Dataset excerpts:

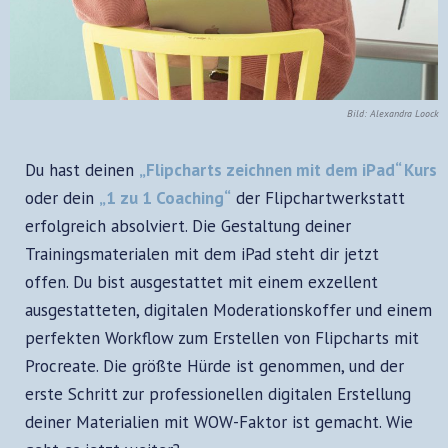
Bild: Alexandra Loock
Du hast deinen
„Flipcharts zeichnen mit dem iPad“ Kurs
oder dein
„1 zu 1 Coaching“
der Flipchartwerkstatt
erfolgreich absolviert. Die Gestaltung deiner
Trainingsmaterialen mit dem iPad steht dir jetzt
offen.
Du bist ausgestattet mit einem exzellent
ausgestatteten, digitalen Moderationskoffer und einem
perfekten Workflow zum Erstellen von Flipcharts mit
Procreate. Die größte Hürde ist genommen, und der
erste Schritt zur professionellen digitalen Erstellung
deiner Materialien mit WOW-Faktor ist gemacht. Wie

WORK INSTRUCTIONS: The whole of the data above needs retyping exactly, with pictures omitted.

PROBLEM SOLUTION:
Bild: Alexandra Loock
Du hast deinen
„Flipcharts zeichnen mit dem iPad“ Kurs
oder dein
„1 zu 1 Coaching“
der Flipchartwerkstatt
erfolgreich absolviert. Die Gestaltung deiner
Trainingsmaterialen mit dem iPad steht dir jetzt
offen.
Du bist ausgestattet mit einem exzellent
ausgestatteten, digitalen Moderationskoffer und einem
perfekten Workflow zum Erstellen von Flipcharts mit
Procreate. Die größte Hürde ist genommen, und der
erste Schritt zur professionellen digitalen Erstellung
deiner Materialien mit WOW-Faktor ist gemacht. Wie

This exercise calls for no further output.